Will moving out mean you lose the house in your divorce?

On Behalf of | Sep 7, 2022 | Divorce Law |

By the time one of you files for divorce, your marital relationship is already likely under a lot of pressure. The two of you may have a hard time even being in the same room with one another, let alone talking amicably about complex property division and custody matters.

What you may want more than anything else is some space between you and your ex, but you may feel like it is impossible to have any amount of separation because you live together. Some people will warn you that you should remain in the marital home until your divorce is over to protect your ownership rights.

Will you lose your investment in the home if you leave because you can’t stand living with your spouse anymore?

Your interest in the property doesn’t end when you leave

If you bought the home during the marriage, then the chances are good that you are on the mortgage, in addition to having your name on the title for the property. Simply moving out because you need your own space will not diminish your claim to a partial ownership interest in the property. Leaving could affect your chances of securing possession of the home in the divorce, but it will not prevent you from receiving a fair share of the property’s value.

Under the equitable distribution rules applied in New York divorces, spouses should fairly divide the property they acquired during their marriage, including their shared home equity. In most cases, moving out of the family home will have very little impact on your right to assert a shared ownership interest. Depending on the circumstances, you may need to continue contributing to the household costs despite living elsewhere.

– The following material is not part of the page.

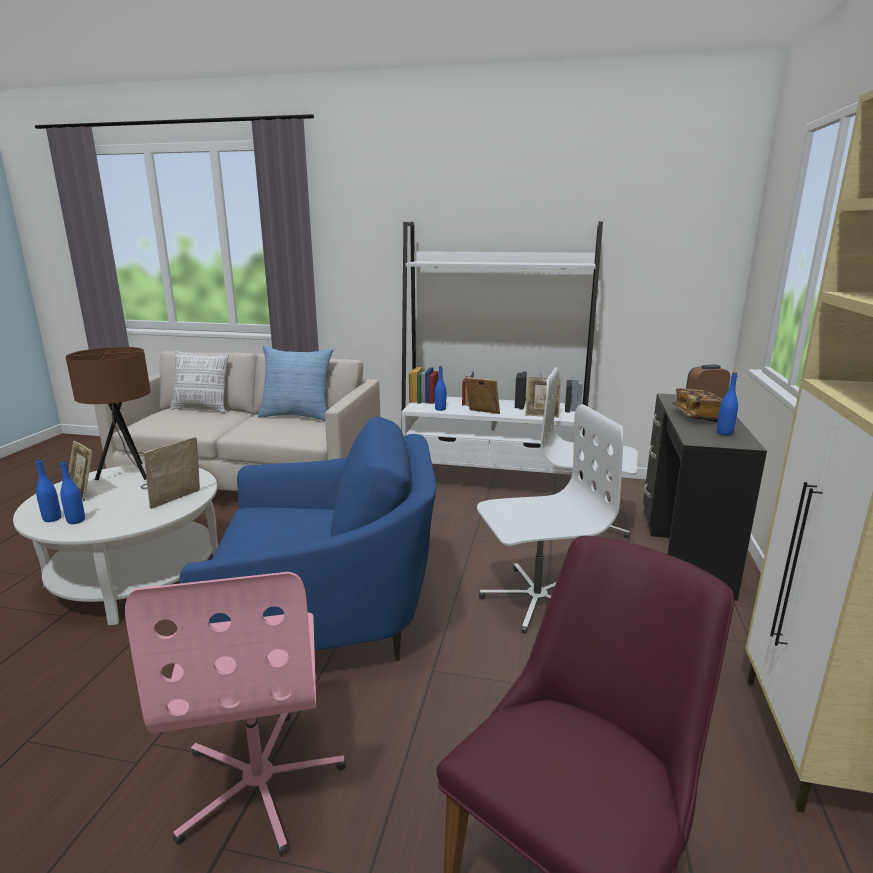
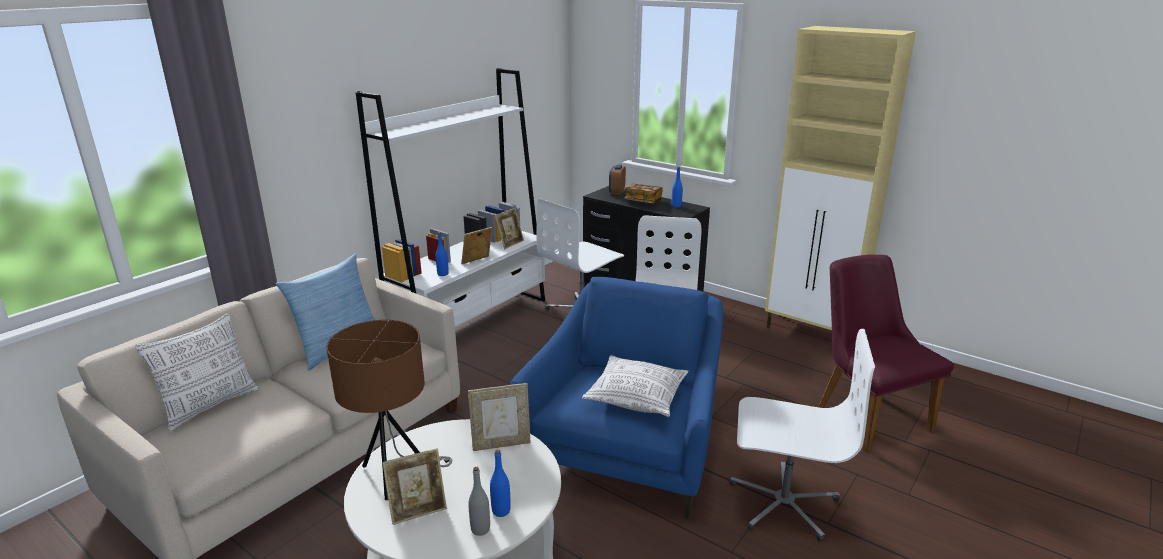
camera: 65 degrees left, 5 degrees up
(52, 518) = (480, 529): blue bottle -> grey bottle
(177, 500) = (501, 444): picture frame -> picture frame turned 75 degrees counterclockwise
(260, 781) = (783, 502): pink office chair -> white office chair
(277, 541) = (637, 397): none -> pillow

You should let reason, not emotions, guide your decisions

Packing a bag and storming out of your house in the middle of a fight may give you a momentary sense of vindication, but such emotional decisions can lead to worse divorce outcomes. Instead of letting your emotions run the show and reacting angrily to the changes in your family, trying to be rational about this difficult process can help you make smarter choices.

Many people will struggle to control themselves emotionally in the early stages of divorce, especially if they still cohabitate with their spouse. You can determine the right steps to take for your own protection by discussing your situation with someone familiar with New York divorce laws and planning the steps you need to take next.

Educating yourself about what happens in a New York divorce will help you feel prepared for the upcoming changes for your family.